The most troubling aspect of this “Guide” is that it contains zero information about the candidates’ positions on race, poverty, health care, the environment, international justice (e.g., human trafficking), or the Iraq war. Zero. Given that the Bible speaks more about justice for the poor and oppressed than any other topic concerning government, this is disgusting.
At the same time, the “Guide” contains many questions concerning policy positions about which reasonably informed Christians can disagree. For example, it asks the candidate’s positions on a “constitutional amendment to prohibit flag desecration.” In my view, there could hardly be a proposal more contrary to the first amendment and the American tradition of free speech. Free speech is all about the right to criticize the government. I think flag burning is vile, but I think lots of things are vile, and I don’t think the Constitution should reflect my preferences about who gets to express their vile opinions. And what does this have to do with the family? If anything, Christian families should be adamant that nothing impinge on the freedom of speech. In totalitarian regimes that prohibit criticism of the government — say, China — freedom of religious speech also is not tolerated. Today you are silencing flag burners whose message you justifiably may not like. Tomorrow you might find locks on your church doors.
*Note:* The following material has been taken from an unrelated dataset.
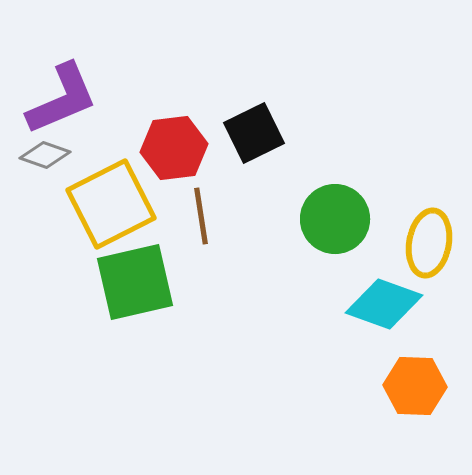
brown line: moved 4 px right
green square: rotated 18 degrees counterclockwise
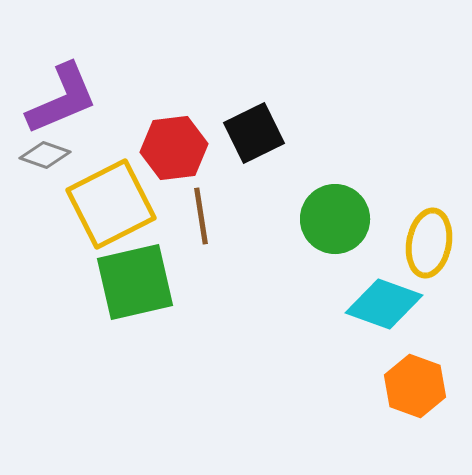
orange hexagon: rotated 18 degrees clockwise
In a similar vein, the “Guide” asks about legislation to permit the display of the Ten Commandments on government property. I’m sorry, but the Ten Commandments are fundamentally a religious text — the first commandment, which is the backbone of the entire Decalogue, is about serving Yahweh alone — and there are good reasons not to display fundamentally religious texts on government property, at least where the display is itself contextually religious. Honestly, I think we discredit the power of the Ten Commandments as directives rooted in worship of Yahweh alone when we try to secularize them. As messy as it is, questions about any particular display are best resolved in the courts on a case by case basis, not by blunderbuss legislation.
One of the more troubling questions, in my view, is this one:
Would you confirm judges to our courts who:
A. Seek to expand the law to include new concepts by redefining its terms, or
B. Seek to interpret law based on the original intent of the writers of the law?
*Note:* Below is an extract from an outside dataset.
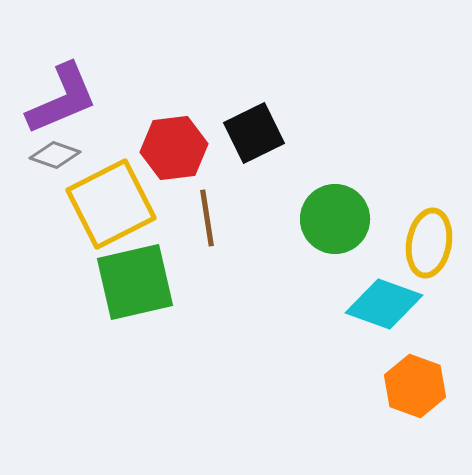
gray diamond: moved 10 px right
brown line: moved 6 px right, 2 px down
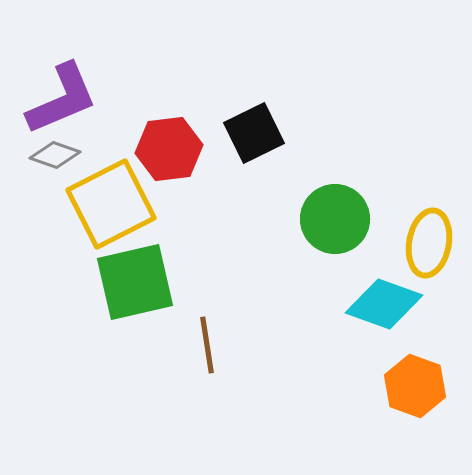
red hexagon: moved 5 px left, 1 px down
brown line: moved 127 px down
This presents such a simplistic picture of what courts do that it is fundamentally misleading. Personally, I’m a judicial conservative, meaning that I believe courts should decide only the “cases and controversies” before them, and should give primary attention to the statutory language and intent when applying a statute. Often judges go off the rails here and ignore applicable statutes. There are many examples, Roe v. Wade being Exhibit A, in which courts have made policy that should be made by legislatures. That’s bad.
But the idea that judges can easily discern and apply the “original intent” of a statute in every circumstance is ludicrous, as anyone who’s ever actually litigated a statutory case in a courtroom (as I have, many times) knows. Statutes usually are messy compromises, and often are so badly written that no one has any idea what the legislature really meant — if it’s even philosophically possible to find a unified “intent” among a diverse and divided body of individuals. If courts could do nothing but apply the literal words of a statute in light of clearly understood original intent, the justice system would grind to a halt, because very often that’s simply impossible.
Moreover judges have a legitimate, ancient and necessary role in developing the common law when, as is often the case, there are gaps or ambiguities in the statutory law. To me, as someone who practiced litigation in the trenches for thirteen years, who earned two law degrees and who has taught intensely statutory courses such as patent law, a polarized survey question like this reflects either ignorance of the judicial process or something more insidious.
I could go on and on. There are some good things in this “Guide” that families will want to know, such as the candidates’ positions on parental notification requirements for minors seeking abortions. But on the whole, this “Guide” unfortunately has more to do with right wing economics and failed neoconservative policies than Christian ethics. Take it for what it’s worth, but make your own informed choices.